Frehley admits that maybe the more clearheaded Stanley and Simmons were more critical of Phantom “because they weren’t loaded. Neither of those guys drank or did drugs.” The same could not be said for Frehley or KISS’s equally hard-partying drummer and original Catman, Peter Criss.

“I was loaded through half of the movie, so I didn’t even know what was going on half the time, but luckily I had cue cards and yeah, I was pretty good at hiding it,” Frehley recalls. “I didn’t drink too much when I knew I had an important scene. One of the guys on the set was a cocaine dealer. I’m not going to mention any names, but he used to keep cocaine in his hat and come to my trailer. So if I had drank too much, back in those days, I’d do a little cocaine. I’m not going to lie, because I’ve been sober 12 years; we’re only as sick as our secrets. So back in those days, yeah, I’d do a little coke if I drank too much, which would give me a little pick-me-up, and then I’d be ready for the scene.”

Frehley add that Criss was so inebriated at the time, Criss may not have even realized that his voice was retroactively dubbed in every scene with the voice of actor Michael Bell (known for playing Handy Smurf and Lazy Smurf on The Smurfs). “I gotta be honest with you: Peter at the time was as loaded as me, if not more, and he may not even have known for a while. But I mean, the guy that they got to dub his voice was pretty good.”

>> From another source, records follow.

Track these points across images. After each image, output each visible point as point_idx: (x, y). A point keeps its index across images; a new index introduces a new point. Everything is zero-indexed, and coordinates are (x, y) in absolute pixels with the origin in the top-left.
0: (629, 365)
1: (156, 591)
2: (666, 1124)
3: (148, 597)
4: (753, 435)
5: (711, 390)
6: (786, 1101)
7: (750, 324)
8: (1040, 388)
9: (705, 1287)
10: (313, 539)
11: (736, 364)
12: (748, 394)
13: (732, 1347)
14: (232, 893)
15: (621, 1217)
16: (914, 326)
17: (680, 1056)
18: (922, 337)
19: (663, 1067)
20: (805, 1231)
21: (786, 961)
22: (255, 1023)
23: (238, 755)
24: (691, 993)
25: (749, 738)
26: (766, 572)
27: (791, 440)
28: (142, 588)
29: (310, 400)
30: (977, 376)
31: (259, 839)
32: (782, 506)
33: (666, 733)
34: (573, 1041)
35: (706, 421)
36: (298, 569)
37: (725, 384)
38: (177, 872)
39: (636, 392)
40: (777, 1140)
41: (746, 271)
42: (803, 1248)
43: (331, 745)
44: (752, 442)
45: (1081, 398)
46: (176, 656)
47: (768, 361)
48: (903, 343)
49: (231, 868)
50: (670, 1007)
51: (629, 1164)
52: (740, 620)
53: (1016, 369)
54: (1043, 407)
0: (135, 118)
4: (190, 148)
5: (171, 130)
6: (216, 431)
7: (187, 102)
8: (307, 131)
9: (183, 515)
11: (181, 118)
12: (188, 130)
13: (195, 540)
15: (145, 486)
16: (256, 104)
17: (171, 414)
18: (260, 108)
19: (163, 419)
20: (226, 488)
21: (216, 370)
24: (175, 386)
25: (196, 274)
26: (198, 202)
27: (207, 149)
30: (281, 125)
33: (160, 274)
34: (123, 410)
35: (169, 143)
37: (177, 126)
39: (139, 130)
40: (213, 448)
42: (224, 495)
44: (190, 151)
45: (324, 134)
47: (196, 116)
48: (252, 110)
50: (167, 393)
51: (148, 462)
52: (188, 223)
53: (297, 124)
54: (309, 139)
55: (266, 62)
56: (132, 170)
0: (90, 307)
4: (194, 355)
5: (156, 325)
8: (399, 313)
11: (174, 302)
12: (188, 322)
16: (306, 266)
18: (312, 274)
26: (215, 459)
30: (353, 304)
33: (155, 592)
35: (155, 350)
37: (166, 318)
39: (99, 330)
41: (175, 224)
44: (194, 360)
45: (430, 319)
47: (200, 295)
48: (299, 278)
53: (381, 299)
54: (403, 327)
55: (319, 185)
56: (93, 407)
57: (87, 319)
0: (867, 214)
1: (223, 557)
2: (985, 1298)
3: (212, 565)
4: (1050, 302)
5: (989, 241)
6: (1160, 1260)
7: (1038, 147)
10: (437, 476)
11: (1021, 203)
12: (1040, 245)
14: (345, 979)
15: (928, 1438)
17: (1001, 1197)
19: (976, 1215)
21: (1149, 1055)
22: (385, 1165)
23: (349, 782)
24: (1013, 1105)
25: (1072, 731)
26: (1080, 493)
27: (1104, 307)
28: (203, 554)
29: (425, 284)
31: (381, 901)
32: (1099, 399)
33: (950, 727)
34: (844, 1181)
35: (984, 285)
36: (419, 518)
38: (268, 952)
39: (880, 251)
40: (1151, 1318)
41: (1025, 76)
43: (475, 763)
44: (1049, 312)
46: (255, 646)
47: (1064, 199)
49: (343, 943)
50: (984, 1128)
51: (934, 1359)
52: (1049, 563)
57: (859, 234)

Frehley further explains how Criss struggled with his lines on set: “Peter was having a big problem saying the word ‘talisman.’ … and it got to the point where he couldn’t say it, and I would crack up. We did 25 takes. So finally, the producer said, ‘Ace, you take the line.’ … What happened was after the postproduction on that film, they realized that the problem he had with that one line, there was more imperfections. And it was a production call; we had nothing to do with it. But they actually replaced Peter’s voice in the whole film! I would have been really pissed off if it was me, but I know how to speak, luckily, even though I’m from the Bronx. But you can tell that from my accent.”